▶ [Exercise input]
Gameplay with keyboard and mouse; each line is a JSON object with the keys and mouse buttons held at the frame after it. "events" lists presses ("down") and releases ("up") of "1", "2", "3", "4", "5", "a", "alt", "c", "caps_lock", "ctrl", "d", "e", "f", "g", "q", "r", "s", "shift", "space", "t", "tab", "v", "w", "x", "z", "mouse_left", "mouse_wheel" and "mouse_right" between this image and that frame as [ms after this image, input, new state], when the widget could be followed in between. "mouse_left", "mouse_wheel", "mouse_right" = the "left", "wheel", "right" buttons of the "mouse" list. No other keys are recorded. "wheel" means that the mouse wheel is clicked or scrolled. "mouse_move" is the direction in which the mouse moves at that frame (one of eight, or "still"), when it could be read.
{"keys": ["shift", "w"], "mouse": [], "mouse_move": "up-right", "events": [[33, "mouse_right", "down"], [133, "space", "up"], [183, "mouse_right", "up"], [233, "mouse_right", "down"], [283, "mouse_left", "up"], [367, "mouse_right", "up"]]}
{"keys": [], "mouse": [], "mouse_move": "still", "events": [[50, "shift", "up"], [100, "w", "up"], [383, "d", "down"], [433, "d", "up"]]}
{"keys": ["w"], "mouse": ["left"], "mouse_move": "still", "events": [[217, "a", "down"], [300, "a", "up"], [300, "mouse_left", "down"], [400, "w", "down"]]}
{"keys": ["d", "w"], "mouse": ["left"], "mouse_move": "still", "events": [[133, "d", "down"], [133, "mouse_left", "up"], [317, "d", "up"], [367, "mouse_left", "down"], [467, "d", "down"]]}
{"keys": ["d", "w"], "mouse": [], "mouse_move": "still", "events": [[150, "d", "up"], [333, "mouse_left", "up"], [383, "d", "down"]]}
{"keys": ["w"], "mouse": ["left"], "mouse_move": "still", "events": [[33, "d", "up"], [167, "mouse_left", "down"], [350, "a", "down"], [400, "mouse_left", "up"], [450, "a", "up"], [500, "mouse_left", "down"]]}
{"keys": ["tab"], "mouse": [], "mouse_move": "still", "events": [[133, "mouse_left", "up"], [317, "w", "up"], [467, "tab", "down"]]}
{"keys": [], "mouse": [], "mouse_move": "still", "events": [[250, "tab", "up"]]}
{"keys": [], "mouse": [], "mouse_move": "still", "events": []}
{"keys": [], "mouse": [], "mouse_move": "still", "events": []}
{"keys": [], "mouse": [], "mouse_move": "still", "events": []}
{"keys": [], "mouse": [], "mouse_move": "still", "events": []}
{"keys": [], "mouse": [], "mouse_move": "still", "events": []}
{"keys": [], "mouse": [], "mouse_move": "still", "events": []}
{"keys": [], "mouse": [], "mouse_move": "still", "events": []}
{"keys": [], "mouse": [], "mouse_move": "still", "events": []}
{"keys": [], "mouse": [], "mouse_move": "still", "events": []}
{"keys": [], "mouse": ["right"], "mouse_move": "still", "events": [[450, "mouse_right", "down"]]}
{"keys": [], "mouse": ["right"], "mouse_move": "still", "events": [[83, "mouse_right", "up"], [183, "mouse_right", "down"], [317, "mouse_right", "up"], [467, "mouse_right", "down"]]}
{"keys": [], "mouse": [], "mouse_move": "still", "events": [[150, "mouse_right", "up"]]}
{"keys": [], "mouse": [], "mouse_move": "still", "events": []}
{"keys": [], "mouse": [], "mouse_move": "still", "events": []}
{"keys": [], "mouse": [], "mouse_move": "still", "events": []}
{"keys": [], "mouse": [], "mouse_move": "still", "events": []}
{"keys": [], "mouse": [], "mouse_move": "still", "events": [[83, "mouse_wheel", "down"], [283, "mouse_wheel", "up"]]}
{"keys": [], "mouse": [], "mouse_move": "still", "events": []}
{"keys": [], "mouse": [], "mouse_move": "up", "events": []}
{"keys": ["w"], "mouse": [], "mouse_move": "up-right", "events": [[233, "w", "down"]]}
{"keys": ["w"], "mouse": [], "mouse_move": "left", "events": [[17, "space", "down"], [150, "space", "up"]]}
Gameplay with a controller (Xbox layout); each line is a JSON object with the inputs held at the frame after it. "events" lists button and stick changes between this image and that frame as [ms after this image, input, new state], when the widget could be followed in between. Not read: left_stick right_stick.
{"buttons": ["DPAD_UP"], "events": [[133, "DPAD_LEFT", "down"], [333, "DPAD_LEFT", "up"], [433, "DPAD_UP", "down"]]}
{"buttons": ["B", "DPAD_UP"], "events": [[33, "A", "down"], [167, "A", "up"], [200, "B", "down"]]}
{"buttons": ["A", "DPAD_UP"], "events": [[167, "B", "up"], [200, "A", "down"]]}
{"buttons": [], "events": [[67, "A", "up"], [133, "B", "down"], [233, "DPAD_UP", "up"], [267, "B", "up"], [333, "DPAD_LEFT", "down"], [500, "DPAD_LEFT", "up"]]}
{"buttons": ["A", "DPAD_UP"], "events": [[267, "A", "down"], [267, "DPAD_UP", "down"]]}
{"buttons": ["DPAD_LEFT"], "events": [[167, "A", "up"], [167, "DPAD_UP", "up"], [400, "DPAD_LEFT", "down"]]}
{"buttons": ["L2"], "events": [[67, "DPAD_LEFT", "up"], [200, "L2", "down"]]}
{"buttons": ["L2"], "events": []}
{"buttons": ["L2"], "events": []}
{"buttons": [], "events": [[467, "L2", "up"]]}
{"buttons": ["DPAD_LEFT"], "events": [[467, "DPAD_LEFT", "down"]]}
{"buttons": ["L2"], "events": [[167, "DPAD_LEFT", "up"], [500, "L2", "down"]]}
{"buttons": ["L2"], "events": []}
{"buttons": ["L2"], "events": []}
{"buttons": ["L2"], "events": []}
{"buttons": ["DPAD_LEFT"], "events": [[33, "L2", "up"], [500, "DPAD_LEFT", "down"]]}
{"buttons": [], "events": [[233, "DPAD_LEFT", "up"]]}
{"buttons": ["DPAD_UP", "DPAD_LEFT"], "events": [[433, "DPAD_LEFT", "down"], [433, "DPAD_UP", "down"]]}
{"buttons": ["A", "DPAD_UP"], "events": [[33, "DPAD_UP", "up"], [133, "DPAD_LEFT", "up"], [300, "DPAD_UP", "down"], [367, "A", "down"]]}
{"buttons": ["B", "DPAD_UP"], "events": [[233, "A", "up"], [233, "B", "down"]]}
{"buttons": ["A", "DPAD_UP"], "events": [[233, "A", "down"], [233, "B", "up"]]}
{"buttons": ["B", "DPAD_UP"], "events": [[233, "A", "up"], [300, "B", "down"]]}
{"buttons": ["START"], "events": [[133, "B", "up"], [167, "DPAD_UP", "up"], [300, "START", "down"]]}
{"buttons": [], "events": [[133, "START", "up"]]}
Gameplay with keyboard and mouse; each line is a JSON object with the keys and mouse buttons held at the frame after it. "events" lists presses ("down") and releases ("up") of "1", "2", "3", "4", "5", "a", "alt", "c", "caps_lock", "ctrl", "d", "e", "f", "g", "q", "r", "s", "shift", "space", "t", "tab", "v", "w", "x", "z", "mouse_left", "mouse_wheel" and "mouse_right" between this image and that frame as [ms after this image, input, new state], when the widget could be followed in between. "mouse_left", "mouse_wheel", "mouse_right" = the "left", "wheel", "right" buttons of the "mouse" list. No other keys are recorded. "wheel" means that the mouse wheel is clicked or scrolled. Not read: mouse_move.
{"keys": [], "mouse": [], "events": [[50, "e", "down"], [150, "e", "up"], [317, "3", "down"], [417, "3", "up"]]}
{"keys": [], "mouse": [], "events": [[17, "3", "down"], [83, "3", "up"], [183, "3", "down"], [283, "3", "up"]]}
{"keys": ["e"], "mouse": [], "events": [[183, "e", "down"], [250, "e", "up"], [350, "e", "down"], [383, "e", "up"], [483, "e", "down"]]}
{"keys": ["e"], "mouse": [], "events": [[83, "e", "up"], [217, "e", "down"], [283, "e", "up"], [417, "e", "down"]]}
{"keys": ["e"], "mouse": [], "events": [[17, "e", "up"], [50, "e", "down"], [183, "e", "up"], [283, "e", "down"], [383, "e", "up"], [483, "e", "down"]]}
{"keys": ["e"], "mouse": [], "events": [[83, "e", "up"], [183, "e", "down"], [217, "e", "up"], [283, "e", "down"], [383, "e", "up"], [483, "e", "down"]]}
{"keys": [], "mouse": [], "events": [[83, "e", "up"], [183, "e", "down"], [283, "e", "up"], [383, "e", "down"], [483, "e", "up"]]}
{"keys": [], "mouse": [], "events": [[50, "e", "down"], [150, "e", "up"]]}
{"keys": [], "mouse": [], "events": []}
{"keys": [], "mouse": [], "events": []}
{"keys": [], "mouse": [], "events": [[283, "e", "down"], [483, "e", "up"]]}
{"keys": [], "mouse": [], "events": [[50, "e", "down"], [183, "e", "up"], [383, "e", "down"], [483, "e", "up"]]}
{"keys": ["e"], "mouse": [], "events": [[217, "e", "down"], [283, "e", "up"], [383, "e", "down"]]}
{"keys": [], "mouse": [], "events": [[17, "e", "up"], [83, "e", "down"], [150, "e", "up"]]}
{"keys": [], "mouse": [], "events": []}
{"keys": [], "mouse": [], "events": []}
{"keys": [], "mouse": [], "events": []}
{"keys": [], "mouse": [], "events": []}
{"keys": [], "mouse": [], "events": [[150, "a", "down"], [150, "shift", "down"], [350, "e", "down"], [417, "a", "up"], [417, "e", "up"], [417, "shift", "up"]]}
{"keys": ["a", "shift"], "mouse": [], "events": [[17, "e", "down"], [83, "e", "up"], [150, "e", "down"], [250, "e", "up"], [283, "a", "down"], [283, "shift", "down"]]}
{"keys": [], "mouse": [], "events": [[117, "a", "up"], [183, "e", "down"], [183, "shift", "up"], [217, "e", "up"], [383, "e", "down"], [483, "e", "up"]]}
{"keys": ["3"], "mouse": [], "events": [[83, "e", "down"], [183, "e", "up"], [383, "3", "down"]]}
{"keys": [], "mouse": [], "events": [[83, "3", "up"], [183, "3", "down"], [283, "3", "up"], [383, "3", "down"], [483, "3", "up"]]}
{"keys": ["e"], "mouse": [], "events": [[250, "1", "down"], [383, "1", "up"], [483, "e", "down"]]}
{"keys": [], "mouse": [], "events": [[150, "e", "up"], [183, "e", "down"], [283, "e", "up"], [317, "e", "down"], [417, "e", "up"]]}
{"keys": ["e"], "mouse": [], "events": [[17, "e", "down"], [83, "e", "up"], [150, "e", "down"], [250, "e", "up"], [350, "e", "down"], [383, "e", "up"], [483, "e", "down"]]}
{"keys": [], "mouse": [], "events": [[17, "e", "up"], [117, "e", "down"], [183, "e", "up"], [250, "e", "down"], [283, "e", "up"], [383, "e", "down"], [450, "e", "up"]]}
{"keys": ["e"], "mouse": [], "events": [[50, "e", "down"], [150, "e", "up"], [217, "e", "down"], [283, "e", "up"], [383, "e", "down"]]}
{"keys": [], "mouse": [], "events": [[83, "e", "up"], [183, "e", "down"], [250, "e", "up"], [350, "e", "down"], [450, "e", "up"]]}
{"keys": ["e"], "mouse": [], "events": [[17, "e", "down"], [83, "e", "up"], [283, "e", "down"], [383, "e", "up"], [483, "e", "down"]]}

▶ [Exercise brief] What this exercise asks for is every line of the data above with the word "START".

▶ [Expected answer]
{"buttons": ["START"], "events": [[133, "B", "up"], [167, "DPAD_UP", "up"], [300, "START", "down"]]}
{"buttons": [], "events": [[133, "START", "up"]]}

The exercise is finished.